[APLICA LO LEÍDO]
a – Responde estas preguntas sobre el hilo de la fuente de 12 V:
(i) ¿Cuánto voltaje dice el autor que le llega al condensador de 400v?
(ii) ¿Dónde hay que poner la punta negra del multímetro, según la respuesta que recibe?
(iii) ¿Cuánto marca con la punta roja en la pata izquierda?
b – Empieza en la línea de los registros que contiene "Reading right to" y termina después de la que contiene "Between Monsters Are". Convierte esas líneas en una lista JSON de cadenas, una cadena por línea, y deja fuera las líneas en blanco.

[FRAGMENTO DE TEXTO]
....

# Fuente de 12v a 3A no funciona



## Druchi (Jun 4, 2017)

Buenas señores!

Ayer me encontré con que la fuente de mi disco duro multimedia estaba muerta, no se le enciende ni el led. Ya esta mañana la he abierto y la he estado mirando a ver si veía algo raro. A esta fuente ya le cambié un par de condensadores hace unos años, pero ahora el motivo tiene que ser otro. Por lo que he comprobado, al condensador de 400v le llega bien la energía, con sus 300 y pico V. Y a los dos condensadores de salida ya no les llega nada. Quiero preguntar también sobre como comprobar el... diodo? puente de diodos? no se exactamente como se llama el componente, es el que hay quitado en la foto, MBR10100CT. Nunca había comprobado uno de esos pero diría que las patas 1 y 3 deberían comportarse igual con respecto a la 2, y no es así.
Gracias!


----------



## armandolopezmx (Jun 4, 2017)

colocando el multimetro en modo de diodo,  coloca la punta negra al centro de la pieza.. y la roja en cada uno de los extremos....  ambas lecturas deben de ser similares....   te marca una lectura baja ... pero no te debe marcar 0   ni tampoco una lectura mayor a 0.500


----------



## Druchi (Jun 4, 2017)

armandolopezmx dijo:


> colocando el multimetro en modo de diodo,  coloca la punta negra al centro de la pieza.. y la roja en cada uno de los extremos....  ambas lecturas deben de ser similares....   te marca una lectura baja ... pero no te debe marcar 0   ni tampoco una lectura mayor a 0.500



Lo acabo de comprobar, y como decía en el primer post... no está bien. Con la punta roja en pata izquierda da unos 230mv pero en la derecha 0, vamos, que pita.

....

[DATOS DE ENTRADA]
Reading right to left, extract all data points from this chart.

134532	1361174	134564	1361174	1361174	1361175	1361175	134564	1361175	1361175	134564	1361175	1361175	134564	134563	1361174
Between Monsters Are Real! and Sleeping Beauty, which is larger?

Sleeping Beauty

....

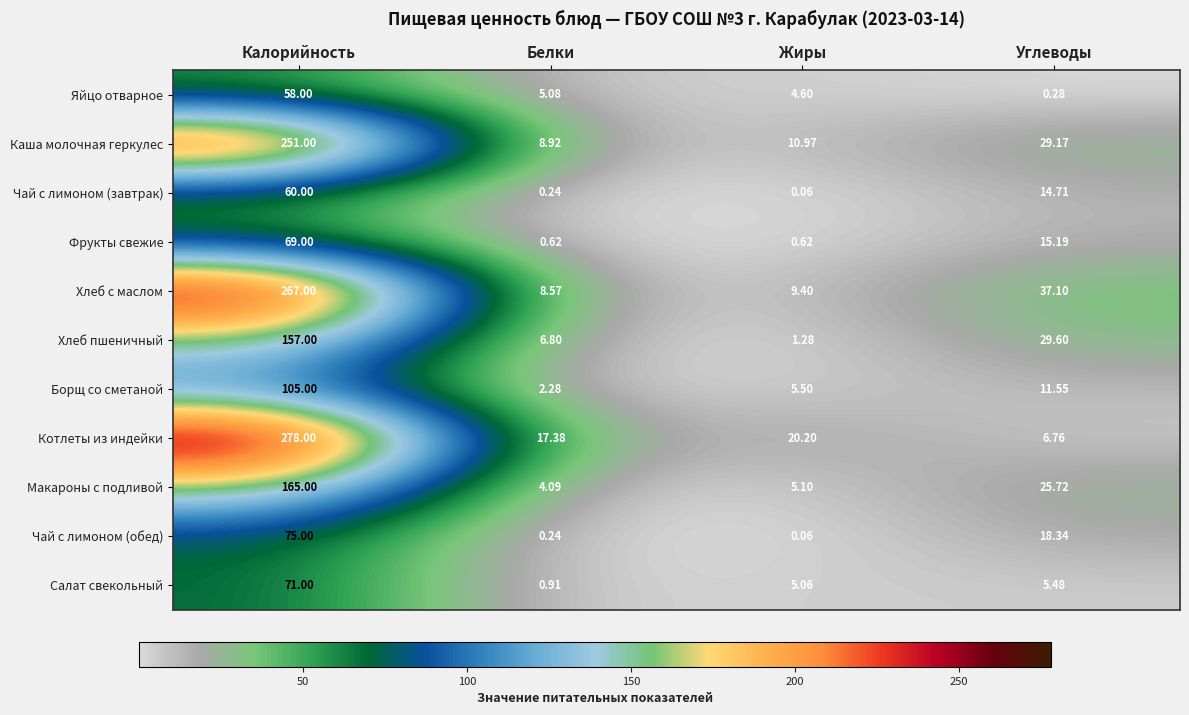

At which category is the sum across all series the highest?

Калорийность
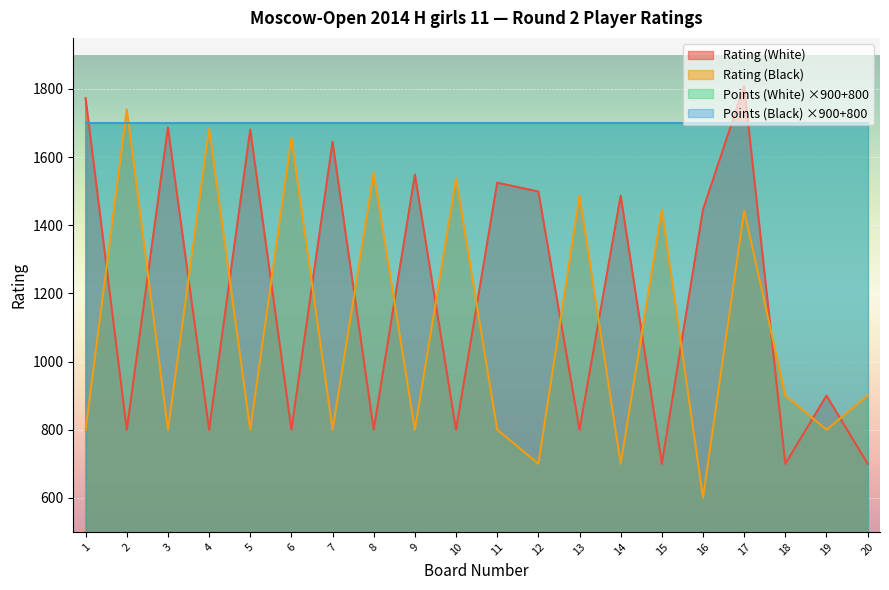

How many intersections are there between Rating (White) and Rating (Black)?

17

....

[RESPUESTAS POR PUNTO]
a –
(i) 300 y pico V.
(ii) Al centro de la pieza.
(iii) Unos 230mv.

b –
[
  "Reading right to left, extract all data points from this chart.",
  "134532\t1361174\t134564\t1361174\t1361174\t1361175\t1361175\t134564\t1361175\t1361175\t134564\t1361175\t1361175\t134564\t134563\t1361174",
  "Between Monsters Are Real! and Sleeping Beauty, which is larger?"
]